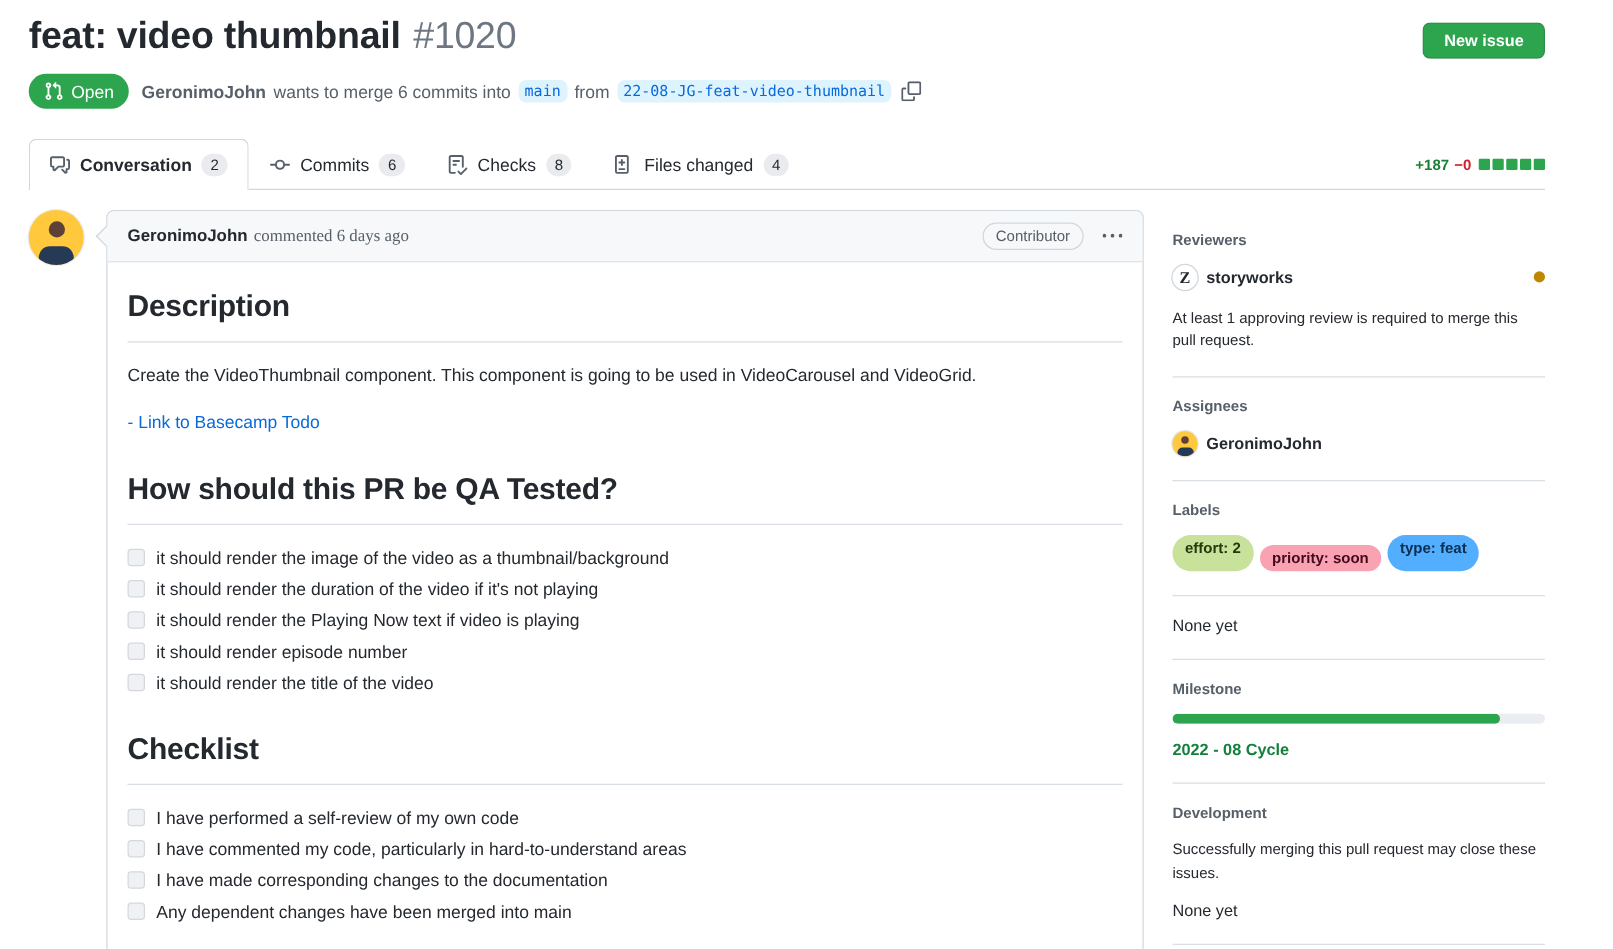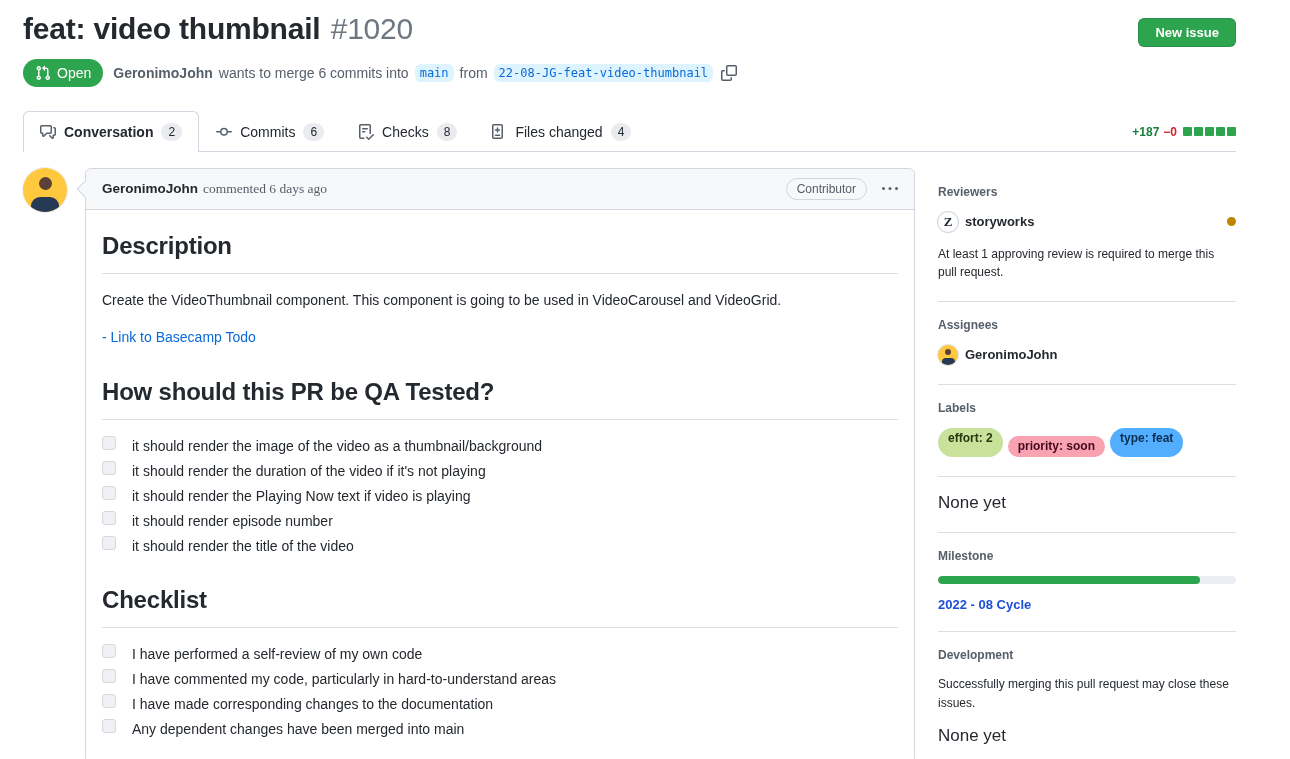--- a/index.html
+++ b/index.html
@@ -71,46 +71,46 @@
     color:#57606a; line-height:18px; }
   .kebab { color:#57606a; cursor:pointer; display:inline-flex; margin-left:10px; }
   .kebab svg { fill:#57606a; }
 
   .comment-body { padding:8px 16px 18px; font-size:14px; line-height:1.5; }
   .comment-body h2 { font-size:24px; font-weight:600; padding-bottom:9px; margin:26px 0 16px;
     border-bottom:1px solid #d8dee4; letter-spacing:-0.2px; }
   .comment-body h2.first { margin-top:10px; }
   .comment-body p { margin-bottom:16px; }
   .link { color:#0969da; text-decoration:none; cursor:pointer; }
-  .task { display:flex; align-items:flex-start; gap:16px; margin:5px 0; line-height:20px; }
+  .task { display:flex; align-items:center; gap:9px; margin:5px 0; line-height:20px; }
   .checkbox { width:14px; height:14px; flex:none; background:#f0f1f4; border:1px solid #d4d8dd;
     border-radius:3px; cursor:pointer; }
 
   
   .sidebar { width:298px; flex:none; margin-left:23px; font-size:12px; }
   .side-section { padding:16px 0 19px; border-bottom:1px solid #d8dee4; }
   .side-section:first-child { padding-top:17px; }
   .side-title { font-size:12px; font-weight:700; color:#57606a; margin-bottom:13px; }
   .side-row { display:flex; align-items:center; gap:7px; cursor:pointer; }
   .side-name { font-size:13px; font-weight:700; color:#24292f; }
   .avatar-z { width:20px; height:20px; border-radius:50%; background:#fff;
     box-shadow:0 0 0 1px #d0d7de; display:flex; align-items:center; justify-content:center;
     font-family:"Liberation Serif", serif; font-size:13px; font-weight:600; color:#24292f; }
   .dot { width:9px; height:9px; border-radius:50%; background:#bf8700; margin-left:auto; }
   .side-note { margin-top:13px; font-size:12px; color:#24292f; line-height:1.55; }
-  .side-value { font-size:17px; color:#24292f; }
+  .side-value { font-size:13px; color:#24292f; }
   .pills { display:flex; gap:5px; flex-wrap:wrap; }
   .pill { border-radius:2em; font-size:12px; font-weight:600; padding:3px 10px; line-height:15px;
     color:#1c2b10; cursor:pointer; }
   .pill.effort { background:#c8e19b; color:#243a0c; }
   .pill.priority { background:#f9a3b2; color:#45081c;margin-top:8px; }
   .pill.type { background:#54aeff; color:#092e4e; }
   .progress { height:8px; border-radius:4px; background:#eaeef2; overflow:hidden; margin-bottom:13px; }
   .progress-fill { height:100%; background:#2da44e; border-radius:4px; }
-  .milestone-name { font-size:13px; font-weight:700; color:#1d4ed8; cursor:pointer; }
+  .milestone-name { font-size:13px; font-weight:700; color:#15803d; cursor:pointer; }
   .dev-note { font-size:12px; color:#24292f; line-height:1.6; margin-bottom:13px; }
 </style>
 </head>
 <body>
 
 <div class="page">
 
   <div class="header-row">
     <h1>
       <span>feat: video thumbnail</span>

#### EXERCISE AIM:
In the listing above, find each line with "body" and copy it.

#### ANSWER:
   .comment-body { padding:8px 16px 18px; font-size:14px; line-height:1.5; }
   .comment-body h2 { font-size:24px; font-weight:600; padding-bottom:9px; margin:26px 0 16px;
   .comment-body h2.first { margin-top:10px; }
   .comment-body p { margin-bottom:16px; }
 <body>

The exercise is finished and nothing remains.